November 2004 solution

We received correct solutions from Alexander Akulov (Regina), Pierre Bornsztein (France), Xavier Hecquet (France), Wolfgang Kais (Germany), Patrick LoPresti (USA), and Juan Mir Pieras (Spain).
Let’s go straight to the general case with n buttons around the table and their n associated lights. Initially all the lights are off. All solvers noted immediately that in order to reach the state in which all lights are on, every light has to change its state an odd number of times. What matters, therefore, is what buttons we push, not the order in which we push them. Moreover, pushing a button twice has the same effect as not pushing it at all, so in a minimal solution the number of times a button gets pushed is 0 or 1. At this point in the argument, three of the submitted solutions introduced a form of mod 2 arithmetic, while the other three continued in a conversational style. We shall look at both approaches.

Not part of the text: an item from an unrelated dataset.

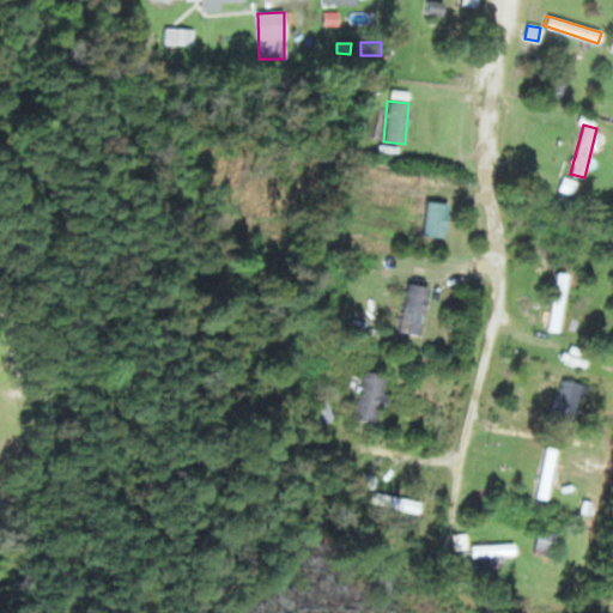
[(445,237),(445,202),(423,202),(423,237),(445,237)]
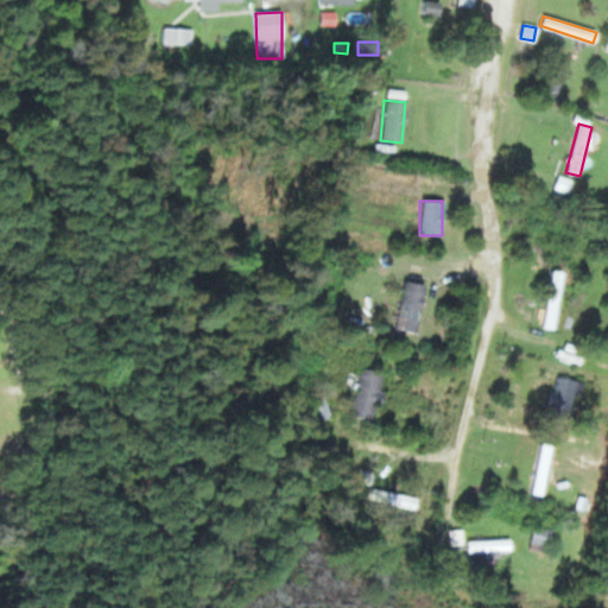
[(394,329),(415,333),(422,284),(403,282),(394,329)]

The proof of Akulov, Kais, and Mir.

Each light is influenced by 3 buttons and every button influences 3 lights. Pushing every button exactly once will activate every light exactly 3 times, so in the end they will all be turned on. The question is only whether we can reach this state by pushing fewer than n buttons. Changing the state of every light only once means pushing n/3 buttons, which is possible exactly when n is a multiple of 3. Therefore, if n is not a multiple of 3, the state of at least one light must be changed 3 times, which means that we will have to push all three buttons which control that light. However, pushing 3 consecutive buttons will light the middle light of the three, and turn off its two neighbors. This starts a chain reaction that does not stop until all n buttons have been pushed. Our conclusion:

If n is a multiple of 3, pushing every third button (starting anywhere) will achieve the desired result most efficiently, and if n is not a multiple of 3, we must push all n buttons once. In particular, when n = 7, every button must be pushed once (in any order).

The proof of Bornsztein, and Hecquet.

We select an arbitrary button to be 0 and label the buttons counterclockwise from 0 to n – 1. We denote by xk the number of times the button labeled k is pushed; that is, xk represents either a 0 or a 1. The final state of light number k depends only on the parity of x_k-1 + x_k + x_k+1 (where the subscripts are taken modulo n). Consequently, for all lights to be turned on it is necessary that in the cyclic sequence x₀, x₁, ... , x_n–1, the sum of three consecutive terms must always be odd. This implies that in every triple of consecutive terms, the third term is uniquely determined by the first two: 0,0 leads to 0,0,1; 0,1 leads to 0,1,0; 1,0 leads to 1,0,0; and 1,1 leads to 1,1,1. The entire sequence is therefore completely determined by the values of x0 and x1., which means that the only possible sequences are

0,0,1,0,0,1,0,0,1,...
0,1,0,0,1,0,0,1,0,...
1,0,0,1,0,0,1,0,0,...
1,1,1,1,1,1,1,1,1,...

One sees easily that if n is not a multiple of 3, only the last sequence is possible. This sequence corresponds to pushing each button once, which, as observed earlier, turns on all the lights as desired. Since it is the only possible solution when n is not a multiple of 3, it must be minimal. If, on the other hand, n is a multiple of 3, the first three furnish a solution with n/3 buttons pushed.

Comments.

LoPresti’s argument was longer, but he proved more: when n is not a multiple of 3, each of the 2n possible arrangements of lit and unlit lights can be achieved by exactly one of the 2n possible selections of buttons (that is, by exactly one of the cyclic sequences of 0s and 1s.) On the other hand, when n is divisible by 3, not all of the possible outcomes can be achieved (which is obvious since the state in which all lights are lit can be reached with all four of the sequences listed earlier). He goes on to say that he has a “cute proof” of the assertion that it is possible to go from the all-off state to the all-on state no matter how the buttons are connected. More precisely, consider an arbitrary graph with the property that touching any node toggles that node and all nodes adjacent to it. Then there exists a sequence of nodes that you can touch to change the state of every node in the graph. (Our problem corresponds to the case where the graph is a cycle of length n.) Bornsztein also mentions this generalization, and he provides the reference

K. Sutner, Linear cellular automata and the Garden-of-Eden, The Mathematical Intelligencer, 12:2 (1989), p. 49-53.

He says that the proof found there can be considerably simplified. He goes on to say that the minimum number of operations needed is not known in general.